Instructor and Affiliated Faculty in Women's Studies
susanharbagepage@gmail.com
Seductively disturbing, Susan Harbage Page's art works, Feminist and anti-racist, both divulge and reveal layers of meaning in media ranging from photographs, altered textiles, and video installations.
The work of Susan Harbage Page is in numerous public collections including the Baltimore Museum of Art, Maryland, Birmingham Museum ofArt, Alabama, High Museum of Art, Atlanta, Georgia, Mint Museum of Art, Charlotte, North Carolina, Springfield Museum of Art, Ohio, Museum of Fine Arts, Houston and the Israel Museum. She is the recipient of numerous awards including a Research Grant from the Center for the Study of the American South at the University of North Carolina at Chapel Hill, a Project Grant from the Emrys Foundation, Greenville, South Carolina, 2005, two North Carolina Arts Council Fellowships, 2004 and 2000, the Camargo Foundation Fellowship, Cassis, France, 2002 and a Fulbright Travel grant, 1992.
Her work has been exhibited in Bulgaria, Italy, France, Germany, Israel and China as well as throughout the United States.

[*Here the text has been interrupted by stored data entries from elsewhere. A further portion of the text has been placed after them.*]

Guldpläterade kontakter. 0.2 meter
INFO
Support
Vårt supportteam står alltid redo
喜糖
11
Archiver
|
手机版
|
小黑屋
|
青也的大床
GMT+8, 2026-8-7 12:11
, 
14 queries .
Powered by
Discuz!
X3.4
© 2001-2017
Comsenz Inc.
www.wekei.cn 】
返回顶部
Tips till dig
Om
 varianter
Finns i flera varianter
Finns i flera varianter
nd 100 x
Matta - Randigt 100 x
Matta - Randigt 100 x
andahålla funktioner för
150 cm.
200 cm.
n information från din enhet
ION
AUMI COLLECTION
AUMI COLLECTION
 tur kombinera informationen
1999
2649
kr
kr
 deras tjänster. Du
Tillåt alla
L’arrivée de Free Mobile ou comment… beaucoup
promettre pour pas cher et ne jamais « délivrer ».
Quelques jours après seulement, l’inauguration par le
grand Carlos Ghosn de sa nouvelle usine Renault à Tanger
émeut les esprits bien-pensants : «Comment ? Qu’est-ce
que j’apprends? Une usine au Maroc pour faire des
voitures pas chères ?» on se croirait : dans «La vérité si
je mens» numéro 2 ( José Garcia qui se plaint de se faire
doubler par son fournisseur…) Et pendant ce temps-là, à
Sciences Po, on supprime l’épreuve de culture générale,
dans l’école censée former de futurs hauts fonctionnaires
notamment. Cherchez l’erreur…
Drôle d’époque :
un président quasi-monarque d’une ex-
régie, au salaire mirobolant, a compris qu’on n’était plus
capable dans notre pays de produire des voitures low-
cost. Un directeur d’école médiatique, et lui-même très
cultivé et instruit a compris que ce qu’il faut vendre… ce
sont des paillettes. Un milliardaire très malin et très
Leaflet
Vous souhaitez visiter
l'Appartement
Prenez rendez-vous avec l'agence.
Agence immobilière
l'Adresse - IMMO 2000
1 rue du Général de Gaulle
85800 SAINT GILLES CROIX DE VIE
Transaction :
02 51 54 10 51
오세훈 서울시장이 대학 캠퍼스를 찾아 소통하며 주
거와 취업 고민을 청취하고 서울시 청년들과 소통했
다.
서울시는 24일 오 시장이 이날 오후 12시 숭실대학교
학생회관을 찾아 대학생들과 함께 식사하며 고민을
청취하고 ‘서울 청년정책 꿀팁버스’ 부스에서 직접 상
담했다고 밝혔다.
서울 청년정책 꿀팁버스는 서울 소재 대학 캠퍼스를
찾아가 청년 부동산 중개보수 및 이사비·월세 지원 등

She has exhibited work in more than 100 exhibitions at venues such as the Corcoran Museum of Art, Washington, D.C., the Boulder Museum of Contemporary Art, Boulder, Colorado, the Southeastern Center for Contemporary Art, Winston-Salem, North Carolina, the McColl Center for Visual Art, Charlotte, North Carolina, and the XIT Gallery, Los Angeles, California.
Four catalogues of her work have been published; Susan Harbage Page: Postcards from Home (ISBN 978-0-9774195-1-7), 2007; Involuntary Memories: Photographs by Susan Harbage Page, (ISBN 0-911-883-06-0), 2006; Susan Harbage Page: The Tie That Binds, (ISBN 0-9603246-7-4), 2003; Standing Still: ATA Center for Contemporary Art - Sofia, (ISBN 954-488-061-5), 2001.
She received her M.F.A. in photography from the San Francisco Art Institute in 2004 and a M.M. and B.M. in saxophone performance from Michigan State University in 1983 and 1981 as well as the Certificate of Knowledge of the Italian Language, The Italian University for Foreigners, Perugia, Italy in 1984.